Rows from a data collection:
▬▬▬

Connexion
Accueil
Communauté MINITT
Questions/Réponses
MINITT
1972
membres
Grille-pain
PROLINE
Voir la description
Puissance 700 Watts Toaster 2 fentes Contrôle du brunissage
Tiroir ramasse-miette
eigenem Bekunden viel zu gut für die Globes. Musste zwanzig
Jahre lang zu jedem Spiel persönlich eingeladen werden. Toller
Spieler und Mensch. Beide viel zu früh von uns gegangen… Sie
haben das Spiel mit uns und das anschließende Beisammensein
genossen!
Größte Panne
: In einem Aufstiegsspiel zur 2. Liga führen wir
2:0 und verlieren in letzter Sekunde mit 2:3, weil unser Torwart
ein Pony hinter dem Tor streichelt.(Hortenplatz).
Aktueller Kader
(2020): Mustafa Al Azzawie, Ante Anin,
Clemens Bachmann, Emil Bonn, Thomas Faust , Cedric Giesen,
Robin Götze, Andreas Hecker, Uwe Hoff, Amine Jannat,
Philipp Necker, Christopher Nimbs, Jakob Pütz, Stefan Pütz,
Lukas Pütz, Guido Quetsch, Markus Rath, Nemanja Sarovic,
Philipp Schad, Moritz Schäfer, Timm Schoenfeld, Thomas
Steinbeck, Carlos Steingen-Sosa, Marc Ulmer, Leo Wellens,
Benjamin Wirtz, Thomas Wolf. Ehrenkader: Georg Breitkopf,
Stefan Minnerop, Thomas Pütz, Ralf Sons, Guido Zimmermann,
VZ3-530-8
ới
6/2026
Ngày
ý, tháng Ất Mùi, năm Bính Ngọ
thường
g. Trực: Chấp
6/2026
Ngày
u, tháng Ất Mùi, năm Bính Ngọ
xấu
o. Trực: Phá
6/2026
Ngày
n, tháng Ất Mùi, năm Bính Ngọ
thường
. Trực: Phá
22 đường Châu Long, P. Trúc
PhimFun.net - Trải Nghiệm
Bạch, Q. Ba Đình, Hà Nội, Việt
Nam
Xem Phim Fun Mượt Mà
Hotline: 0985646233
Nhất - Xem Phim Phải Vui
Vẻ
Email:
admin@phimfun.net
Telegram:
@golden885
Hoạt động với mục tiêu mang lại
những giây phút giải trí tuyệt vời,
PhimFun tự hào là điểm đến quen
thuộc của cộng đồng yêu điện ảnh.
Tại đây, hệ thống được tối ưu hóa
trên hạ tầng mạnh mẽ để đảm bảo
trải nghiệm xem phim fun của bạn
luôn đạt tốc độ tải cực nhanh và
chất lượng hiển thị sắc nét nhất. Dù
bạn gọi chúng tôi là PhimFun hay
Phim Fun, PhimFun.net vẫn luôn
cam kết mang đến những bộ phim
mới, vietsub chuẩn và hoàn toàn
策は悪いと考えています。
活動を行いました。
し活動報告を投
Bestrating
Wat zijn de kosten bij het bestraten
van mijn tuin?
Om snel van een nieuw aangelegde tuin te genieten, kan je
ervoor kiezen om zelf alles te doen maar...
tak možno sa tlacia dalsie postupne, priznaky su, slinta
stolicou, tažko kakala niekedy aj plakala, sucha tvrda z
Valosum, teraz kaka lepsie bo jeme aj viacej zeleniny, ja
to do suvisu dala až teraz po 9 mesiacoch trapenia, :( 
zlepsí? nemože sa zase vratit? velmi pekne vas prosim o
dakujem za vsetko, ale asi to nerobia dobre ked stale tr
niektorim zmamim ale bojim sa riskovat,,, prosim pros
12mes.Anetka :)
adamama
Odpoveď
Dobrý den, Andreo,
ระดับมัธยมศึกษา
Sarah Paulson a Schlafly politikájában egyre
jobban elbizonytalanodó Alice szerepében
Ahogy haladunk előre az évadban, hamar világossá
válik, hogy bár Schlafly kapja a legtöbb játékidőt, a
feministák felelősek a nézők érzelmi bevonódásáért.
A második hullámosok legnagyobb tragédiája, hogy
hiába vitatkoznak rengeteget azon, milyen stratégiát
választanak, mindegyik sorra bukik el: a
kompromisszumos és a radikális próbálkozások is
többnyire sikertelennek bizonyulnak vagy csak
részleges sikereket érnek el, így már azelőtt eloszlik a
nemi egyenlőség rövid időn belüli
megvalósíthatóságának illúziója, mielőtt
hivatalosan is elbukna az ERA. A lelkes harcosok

▬▬▬

▶ **TASK BRIEF**:
Please format every line in the rows above as a Markdown table with the columns Line No. and Content, numbering the lines in order and leaving out any blank ones.

▶ **EXERCISE RESULT**:
| Line No. | Content |
|---|---|
| 1 | Connexion |
| 2 | Accueil |
| 3 | Communauté MINITT |
| 4 | Questions/Réponses |
| 5 | MINITT |
| 6 | 1972 |
| 7 | membres |
| 8 | Grille-pain |
| 9 | PROLINE |
| 10 | Voir la description |
| 11 | Puissance 700 Watts Toaster 2 fentes Contrôle du brunissage |
| 12 | Tiroir ramasse-miette |
| 13 | eigenem Bekunden viel zu gut für die Globes. Musste zwanzig |
| 14 | Jahre lang zu jedem Spiel persönlich eingeladen werden. Toller |
| 15 | Spieler und Mensch. Beide viel zu früh von uns gegangen… Sie |
| 16 | haben das Spiel mit uns und das anschließende Beisammensein |
| 17 | genossen! |
| 18 | Größte Panne |
| 19 | : In einem Aufstiegsspiel zur 2. Liga führen wir |
| 20 | 2:0 und verlieren in letzter Sekunde mit 2:3, weil unser Torwart |
| 21 | ein Pony hinter dem Tor streichelt.(Hortenplatz). |
| 22 | Aktueller Kader |
| 23 | (2020): Mustafa Al Azzawie, Ante Anin, |
| 24 | Clemens Bachmann, Emil Bonn, Thomas Faust , Cedric Giesen, |
| 25 | Robin Götze, Andreas Hecker, Uwe Hoff, Amine Jannat, |
| 26 | Philipp Necker, Christopher Nimbs, Jakob Pütz, Stefan Pütz, |
| 27 | Lukas Pütz, Guido Quetsch, Markus Rath, Nemanja Sarovic, |
| 28 | Philipp Schad, Moritz Schäfer, Timm Schoenfeld, Thomas |
| 29 | Steinbeck, Carlos Steingen-Sosa, Marc Ulmer, Leo Wellens, |
| 30 | Benjamin Wirtz, Thomas Wolf. Ehrenkader: Georg Breitkopf, |
| 31 | Stefan Minnerop, Thomas Pütz, Ralf Sons, Guido Zimmermann, |
| 32 | VZ3-530-8 |
| 33 | ới |
| 34 | 6/2026 |
| 35 | Ngày |
| 36 | ý, tháng Ất Mùi, năm Bính Ngọ |
| 37 | thường |
| 38 | g. Trực: Chấp |
| 39 | 6/2026 |
| 40 | Ngày |
| 41 | u, tháng Ất Mùi, năm Bính Ngọ |
| 42 | xấu |
| 43 | o. Trực: Phá |
| 44 | 6/2026 |
| 45 | Ngày |
| 46 | n, tháng Ất Mùi, năm Bính Ngọ |
| 47 | thường |
| 48 | . Trực: Phá |
| 49 | 22 đường Châu Long, P. Trúc |
| 50 | PhimFun.net - Trải Nghiệm |
| 51 | Bạch, Q. Ba Đình, Hà Nội, Việt |
| 52 | Nam |
| 53 | Xem Phim Fun Mượt Mà |
| 54 | Hotline: 0985646233 |
| 55 | Nhất - Xem Phim Phải Vui |
| 56 | Vẻ |
| 57 | Email: |
| 58 | admin@phimfun.net |
| 59 | Telegram: |
| 60 | @golden885 |
| 61 | Hoạt động với mục tiêu mang lại |
| 62 | những giây phút giải trí tuyệt vời, |
| 63 | PhimFun tự hào là điểm đến quen |
| 64 | thuộc của cộng đồng yêu điện ảnh. |
| 65 | Tại đây, hệ thống được tối ưu hóa |
| 66 | trên hạ tầng mạnh mẽ để đảm bảo |
| 67 | trải nghiệm xem phim fun của bạn |
| 68 | luôn đạt tốc độ tải cực nhanh và |
| 69 | chất lượng hiển thị sắc nét nhất. Dù |
| 70 | bạn gọi chúng tôi là PhimFun hay |
| 71 | Phim Fun, PhimFun.net vẫn luôn |
| 72 | cam kết mang đến những bộ phim |
| 73 | mới, vietsub chuẩn và hoàn toàn |
| 74 | 策は悪いと考えています。 |
| 75 | 活動を行いました。 |
| 76 | し活動報告を投 |
| 77 | Bestrating |
| 78 | Wat zijn de kosten bij het bestraten |
| 79 | van mijn tuin? |
| 80 | Om snel van een nieuw aangelegde tuin te genieten, kan je |
| 81 | ervoor kiezen om zelf alles te doen maar... |
| 82 | tak možno sa tlacia dalsie postupne, priznaky su, slinta |
| 83 | stolicou, tažko kakala niekedy aj plakala, sucha tvrda z |
| 84 | Valosum, teraz kaka lepsie bo jeme aj viacej zeleniny, ja |
| 85 | to do suvisu dala až teraz po 9 mesiacoch trapenia, :(  |
| 86 | zlepsí? nemože sa zase vratit? velmi pekne vas prosim o |
| 87 | dakujem za vsetko, ale asi to nerobia dobre ked stale tr |
| 88 | niektorim zmamim ale bojim sa riskovat,,, prosim pros |
| 89 | 12mes.Anetka :) |
| 90 | adamama |
| 91 | Odpoveď |
| 92 | Dobrý den, Andreo, |
| 93 | ระดับมัธยมศึกษา |
| 94 | Sarah Paulson a Schlafly politikájában egyre |
| 95 | jobban elbizonytalanodó Alice szerepében |
| 96 | Ahogy haladunk előre az évadban, hamar világossá |
| 97 | válik, hogy bár Schlafly kapja a legtöbb játékidőt, a |
| 98 | feministák felelősek a nézők érzelmi bevonódásáért. |
| 99 | A második hullámosok legnagyobb tragédiája, hogy |
| 100 | hiába vitatkoznak rengeteget azon, milyen stratégiát |
| 101 | választanak, mindegyik sorra bukik el: a |
| 102 | kompromisszumos és a radikális próbálkozások is |
| 103 | többnyire sikertelennek bizonyulnak vagy csak |
| 104 | részleges sikereket érnek el, így már azelőtt eloszlik a |
| 105 | nemi egyenlőség rövid időn belüli |
| 106 | megvalósíthatóságának illúziója, mielőtt |
| 107 | hivatalosan is elbukna az ERA. A lelkes harcosok |